Retro Space-Age Cantaloupe
Chrissy Levett is obsessed with fruit stickers. She’s willing to be chased down streets for them. She can’t travel abroad without detours to local shops. She’ll often return home from missions with new finds stuck halfway up her arm. Which is perverse because, as she’s the first to admit, fruits stickers are pretty much designed for the bin. But as the following soundbites from Chrissy show, even bin-destined objects can take on great personal value to a collector.
‘My collection started thirty years ago. I stuck a Jaffa sticker in my exercise book and I was hooked. Mike Melon’s from Australia is probably one of the most memorable stickers from the early days’.
‘I’m an obsessive collector. I keep them in a large book in no particular order. I may do a bit of stickering once or twice a month and look through them, sharing my obsession with folk from work or friends
who come to my home. It feels incredibly nerdy but I don’t care one bit’.
‘The best place for hunting new stickers is markets, especially abroad. The Middle East has ones with the most bling. I couldn’t possibly buy all the fruit that the stickers are attached to, so I tend to peel them off and make a dash for it. I was in Singapore once, and a shop owner caught me. He dragged me by the hair, back to the shop and made me pay for the fruit. I remember the sticker; it was a pink heart. I just had to have it’.

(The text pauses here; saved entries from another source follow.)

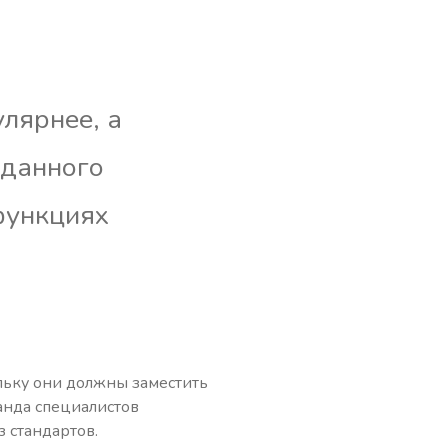
улярнее, а
 данного
функциях
льку они должны заместить
манда специалистов
 стандартов.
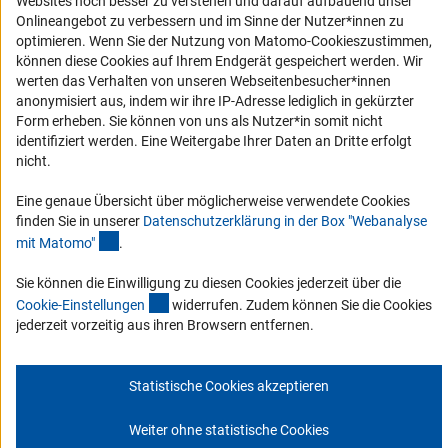
Erklärung zur Barrierefreiheit
Websites noch besser zu verstehen und darauf aufbauend unser
Onlineangebot zu verbessern und im Sinne der Nutzer*innen zu
Barriere melden
optimieren. Wenn Sie der Nutzung von Matomo-Cookieszustimmen,
DFG-aktuell
können diese Cookies auf Ihrem Endgerät gespeichert werden. Wir
werten das Verhalten von unseren Webseitenbesucher*innen
anonymisiert aus, indem wir ihre IP-Adresse lediglich in gekürzter
Erhalten Sie Neuigkeiten aus der DFG direkt in Ihr Mailpostfach oder
Form erheben. Sie können von uns als Nutzer*in somit nicht
schauen Sie sich die Ausgaben online an.
identifiziert werden. Eine Weitergabe Ihrer Daten an Dritte erfolgt
nicht.
Zum Newsletter
Eine genaue Übersicht über möglicherweise verwendete Cookies
finden Sie in unserer
Datenschutzerklärung in der Box "Webanalyse
(Anchor Link)
mit Matomo
"
.
Sie können die Einwilligung zu diesen Cookies jederzeit über die
Impressum
Datenschutz
Cookie-Einstellungen
Kontakt
(interner Link)
Cookie-Einstellunge
n
widerrufen. Zudem können Sie die Cookies
Service
jederzeit vorzeitig aus ihren Browsern entfernen.
© 2026 DFG
Statistische Cookies akzeptieren
Weiter ohne statistische Cookies
Zum Anfang 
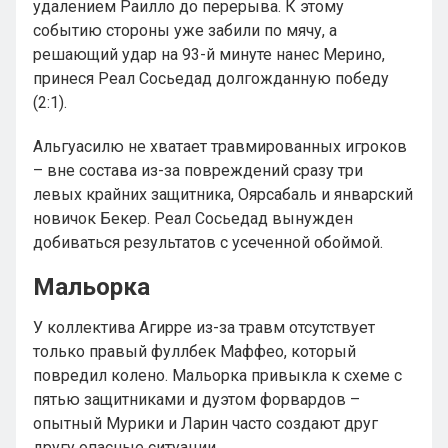
удалением Раилло до перерыва. К этому
событию стороны уже забили по мячу, а
решающий удар на 93-й минуте нанес Мерино,
принеся Реал Сосьедад долгожданную победу
(2:1).
Альгуасилю не хватает травмированных игроков
– вне состава из-за повреждений сразу три
левых крайних защитника, Оярсабаль и январский
новичок Бекер. Реал Сосьедад вынужден
добиваться результатов с усеченной обоймой.
Мальорка
У коллектива Агирре из-за травм отсутствует
только правый фуллбек Маффео, который
повредил колено. Мальорка привыкла к схеме с
пятью защитниками и дуэтом форвардов –
опытный Мурики и Ларин часто создают друг
другу опасные ситуации.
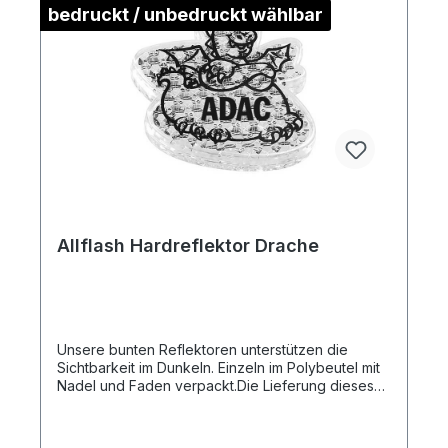
bedruckt / unbedruckt wählbar
Allflash Hardreflektor Drache
Unsere bunten Reflektoren unterstützen die
Sichtbarkeit im Dunkeln. Einzeln im Polybeutel mit
Nadel und Faden verpackt.Die Lieferung dieses
Artikels erfolgt Frei Haus an eine Adresse in
Deutschland.Artikelformat: ca. 5,2 x 6,2 x
0,8 cmmax. Druckfläche: ca. 2,5 x 1,0 cm (ohne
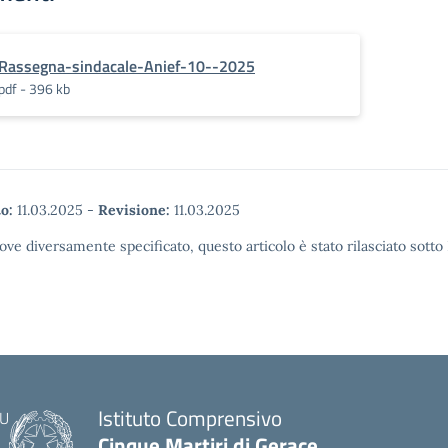
Rassegna-sindacale-Anief-10--2025
pdf - 396 kb
o:
11.03.2025
-
Revisione:
11.03.2025
ove diversamente specificato, questo articolo è stato rilasciato sott
Istituto Comprensivo
Cinque Martiri di Gerace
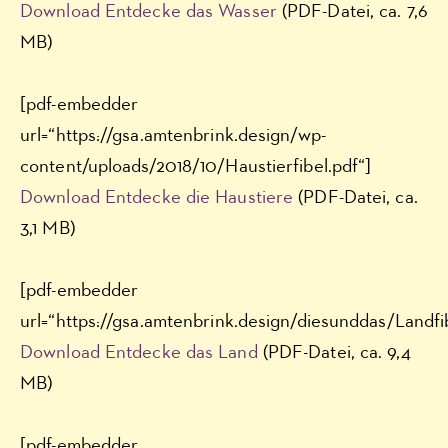
Download Entdecke das Wasser
(PDF-Datei, ca. 7,6
MB)
[pdf-embedder
url=“https://gsa.amtenbrink.design/wp-
content/uploads/2018/10/Haustierfibel.pdf“]
Download Entdecke die Haustiere
(PDF-Datei, ca.
3,1 MB)
[pdf-embedder
url=“https://gsa.amtenbrink.design/diesunddas/Landfib
Download Entdecke das Land
(PDF-Datei, ca. 9,4
MB)
[pdf-embedder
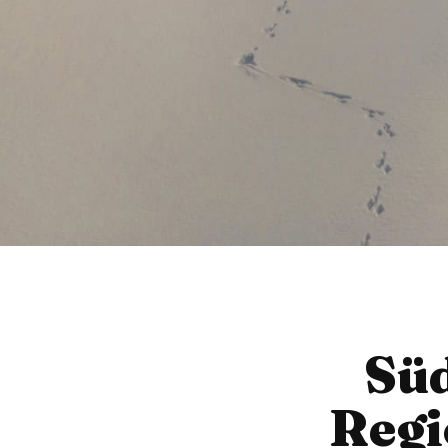
Süd
Regi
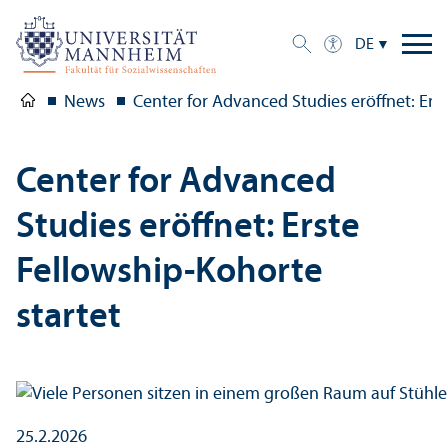
DE
News
Center for Advanced Studies eröffnet: Erst
Center for Advanced
Studies eröffnet: Erste
Fellow­ship-Kohorte
startet
25.2.2026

‘My best ever find is a tiny metallic oval shaped sticker with a beautifully drawn Saint Nick holding a single Satsuma with a single leaf; its enchanting. Then there’s a melon sticker from
Spain with a German Shepherd dog on it. And a retro space-age cantaloupe sticker printed in bright orange and blue on fabric’.
Co‘To me, they are tiny little works of art – graphic gems, every font, every colour, badly printed on sub-straights. They have humour and history, they are international and best of all, they take up very little space’.